Part three of the top-five races of the decade, and it goes to the Japanese Grand Prix of 2005, held at Suzuka. A topsy-turvy grid where Ralf Schumacher managed to claim pole position was the basis for one of the most memorable races in recent history, as the top drivers found themselves languishing on the back few rows at the start.

If you would like to read the other two reviews completed so far, here are the links:
Nurburgring 2007
Silverstone 2003

A wet qualifying session resulted in a Toyota at the front for its home race, with decent positions for unlikely drivers Christian Klien and Takuma Sato.

In contrast, Michael Schumacher found himself 14th, Fernando Alonso 16th, Kimi Raikkonen 17th and Juan Pablo Montoya 18th. The eventual top four in the championship were unable to better the seventh row of the grid.

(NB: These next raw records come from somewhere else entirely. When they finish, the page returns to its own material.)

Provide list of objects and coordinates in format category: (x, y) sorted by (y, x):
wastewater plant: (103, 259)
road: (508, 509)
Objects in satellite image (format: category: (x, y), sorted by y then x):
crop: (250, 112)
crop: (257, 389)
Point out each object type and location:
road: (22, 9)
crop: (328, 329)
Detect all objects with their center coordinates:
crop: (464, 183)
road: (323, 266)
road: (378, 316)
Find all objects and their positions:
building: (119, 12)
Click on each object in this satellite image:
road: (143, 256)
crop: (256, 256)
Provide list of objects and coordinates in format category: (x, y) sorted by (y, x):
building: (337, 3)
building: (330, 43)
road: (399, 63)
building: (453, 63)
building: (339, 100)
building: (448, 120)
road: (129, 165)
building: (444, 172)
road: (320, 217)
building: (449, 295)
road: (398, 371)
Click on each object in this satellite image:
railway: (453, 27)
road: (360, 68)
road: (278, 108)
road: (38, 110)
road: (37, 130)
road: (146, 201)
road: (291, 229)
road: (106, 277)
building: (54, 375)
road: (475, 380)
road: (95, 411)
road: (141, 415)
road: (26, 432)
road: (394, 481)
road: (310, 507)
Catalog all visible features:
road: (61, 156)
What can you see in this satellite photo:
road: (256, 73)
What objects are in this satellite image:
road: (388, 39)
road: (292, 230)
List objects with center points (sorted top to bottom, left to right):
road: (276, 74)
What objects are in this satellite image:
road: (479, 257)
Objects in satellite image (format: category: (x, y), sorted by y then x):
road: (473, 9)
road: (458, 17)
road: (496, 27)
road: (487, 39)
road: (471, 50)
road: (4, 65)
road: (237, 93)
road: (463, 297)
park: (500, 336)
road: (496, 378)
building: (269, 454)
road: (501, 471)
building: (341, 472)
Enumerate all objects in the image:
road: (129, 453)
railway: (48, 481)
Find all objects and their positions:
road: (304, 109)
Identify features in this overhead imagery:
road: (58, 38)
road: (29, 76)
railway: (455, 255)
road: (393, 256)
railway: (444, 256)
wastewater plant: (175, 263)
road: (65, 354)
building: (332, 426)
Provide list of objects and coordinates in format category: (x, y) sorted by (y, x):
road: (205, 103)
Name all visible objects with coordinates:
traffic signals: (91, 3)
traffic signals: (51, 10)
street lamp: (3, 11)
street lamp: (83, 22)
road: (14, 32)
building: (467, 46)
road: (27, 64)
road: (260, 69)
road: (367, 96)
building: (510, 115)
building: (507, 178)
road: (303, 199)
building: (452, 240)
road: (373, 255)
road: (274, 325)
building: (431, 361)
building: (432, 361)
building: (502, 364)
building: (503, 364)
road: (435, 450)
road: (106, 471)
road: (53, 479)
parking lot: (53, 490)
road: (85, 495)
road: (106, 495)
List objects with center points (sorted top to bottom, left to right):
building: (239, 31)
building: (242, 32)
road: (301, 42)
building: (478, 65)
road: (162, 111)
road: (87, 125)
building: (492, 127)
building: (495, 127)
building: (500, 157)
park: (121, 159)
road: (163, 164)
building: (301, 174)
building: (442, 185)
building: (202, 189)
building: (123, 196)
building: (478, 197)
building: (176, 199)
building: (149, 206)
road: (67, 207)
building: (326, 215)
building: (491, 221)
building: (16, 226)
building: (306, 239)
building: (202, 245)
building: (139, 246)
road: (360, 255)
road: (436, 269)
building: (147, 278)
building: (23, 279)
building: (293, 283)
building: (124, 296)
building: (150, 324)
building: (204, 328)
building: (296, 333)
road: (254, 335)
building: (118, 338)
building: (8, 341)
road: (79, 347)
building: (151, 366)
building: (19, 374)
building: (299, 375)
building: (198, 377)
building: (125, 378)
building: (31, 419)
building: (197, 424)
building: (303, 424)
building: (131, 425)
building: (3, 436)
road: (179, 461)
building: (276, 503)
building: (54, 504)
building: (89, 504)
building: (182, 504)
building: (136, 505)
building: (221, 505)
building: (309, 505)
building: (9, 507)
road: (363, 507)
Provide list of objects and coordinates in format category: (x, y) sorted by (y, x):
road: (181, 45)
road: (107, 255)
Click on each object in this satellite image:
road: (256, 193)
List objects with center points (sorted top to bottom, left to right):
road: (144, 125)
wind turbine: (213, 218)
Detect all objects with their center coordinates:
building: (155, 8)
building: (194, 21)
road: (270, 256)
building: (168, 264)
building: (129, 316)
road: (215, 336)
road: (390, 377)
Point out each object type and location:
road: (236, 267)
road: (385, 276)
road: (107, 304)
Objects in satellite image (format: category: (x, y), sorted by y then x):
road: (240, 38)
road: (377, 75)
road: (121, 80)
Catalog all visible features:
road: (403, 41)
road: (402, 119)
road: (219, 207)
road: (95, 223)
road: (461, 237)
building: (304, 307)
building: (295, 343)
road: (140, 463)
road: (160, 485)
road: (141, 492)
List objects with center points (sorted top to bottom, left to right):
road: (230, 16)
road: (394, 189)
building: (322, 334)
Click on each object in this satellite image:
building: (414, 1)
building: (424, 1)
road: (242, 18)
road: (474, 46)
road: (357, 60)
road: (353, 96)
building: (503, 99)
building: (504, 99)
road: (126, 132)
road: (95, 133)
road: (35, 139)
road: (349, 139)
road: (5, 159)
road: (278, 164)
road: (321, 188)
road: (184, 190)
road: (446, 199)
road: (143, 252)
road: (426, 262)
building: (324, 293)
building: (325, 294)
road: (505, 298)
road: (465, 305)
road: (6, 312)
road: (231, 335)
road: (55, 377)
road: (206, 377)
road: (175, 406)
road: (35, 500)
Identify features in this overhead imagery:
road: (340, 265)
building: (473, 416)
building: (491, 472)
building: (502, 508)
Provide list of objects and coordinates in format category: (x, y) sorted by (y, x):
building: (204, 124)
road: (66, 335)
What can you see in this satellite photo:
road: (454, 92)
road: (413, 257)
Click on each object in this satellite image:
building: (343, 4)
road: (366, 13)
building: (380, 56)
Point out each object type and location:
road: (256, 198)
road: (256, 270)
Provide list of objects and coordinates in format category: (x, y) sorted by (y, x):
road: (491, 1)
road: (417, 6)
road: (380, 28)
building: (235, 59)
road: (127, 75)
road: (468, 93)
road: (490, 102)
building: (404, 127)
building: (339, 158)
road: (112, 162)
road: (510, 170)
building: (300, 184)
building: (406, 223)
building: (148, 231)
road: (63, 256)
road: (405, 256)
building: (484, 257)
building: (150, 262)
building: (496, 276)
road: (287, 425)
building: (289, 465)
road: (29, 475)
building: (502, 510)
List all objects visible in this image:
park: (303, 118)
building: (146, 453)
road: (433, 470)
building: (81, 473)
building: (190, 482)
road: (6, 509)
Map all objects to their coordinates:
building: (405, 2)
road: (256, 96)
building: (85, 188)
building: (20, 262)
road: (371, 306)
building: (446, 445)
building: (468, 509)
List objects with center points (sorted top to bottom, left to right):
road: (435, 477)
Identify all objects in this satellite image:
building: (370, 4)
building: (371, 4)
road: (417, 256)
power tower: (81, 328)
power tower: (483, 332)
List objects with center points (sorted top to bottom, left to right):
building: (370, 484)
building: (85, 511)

At the start of the race, Giancarlo Fisichella moved past Jenson Button into second, whilst Rubens Barrichello and Sato collided and headed into the gravel trap. Raikkonen made a mistake on the first lap, but Alonso had already made his way into eighth place.

Coming onto the pit straight, Montoya was forced off the track and into the barriers by Jacques Villeneuve, bringing out the safety car for a few laps.

Alonso then cut the chicane overtaking Klien, and in a move similar to the Lewis Hamilton/Kimi Raikkonen incident at the 2008 Belgian GP, retook the place immediately after letting the Austrian back through.

Despite pulling out a noticeable gap over Klien, Alonso had to slow to give back the position, before overtaking him for the third time. Raikkonen also took the opportunity to overtake Klien, who was gradually slipping back as the faster cars moved forward.

The first round of pit-stops came and went, and pole-sitter Ralf Schumacher found himself back in 8th place, with Fisichella moving to the front. Alonso and Raikkonen were closing in on Michael Schumacher, and so came one of the best overtaking moves in Formula 1 history.

Coming up to the 130R corner, the much quicker Alonso simply drove round the outside of the multiple world champion. This is a corner that is taken completely flat, and really should not present an overtaking opportunity.

Despite this, both Raikkonen and Schumacher emerge from their second stops ahead of Alonso, but both eventually overtake the German and close the gap to Mark Webber.

As drivers in front make their pit-stops, Raikkonen finds himself lying in second place, and Fisichella, the man who had been unchallenged up until this point, was suddenly in danger of losing the lead to a driver who qualified fourteen places behind him.

Meanwhile, Alonso has managed to clear both Webber and Jenson Button, and eventually claims the final podium position.

Two laps to go, and Fisichella takes a defensive line at the final chicane, allowing Raikkonen the faster exit and a potential overtake into the first corner. However, the Italian holds him off, and is safe for another lap.

One lap to go, and Fisichella does the same thing again. This time, however, Raikkonen is much closer and coming onto the pit straight to start the final lap. They almost touch, and Fisichella is forced to the inside of the track.

Yet Raikkonen pulls off the second incredible overtake of the day to snatch the lead, and goes on to win one of the most exciting races in history. Alonso claims third, followed by Webber, Button, Coulthard and both Schumachers.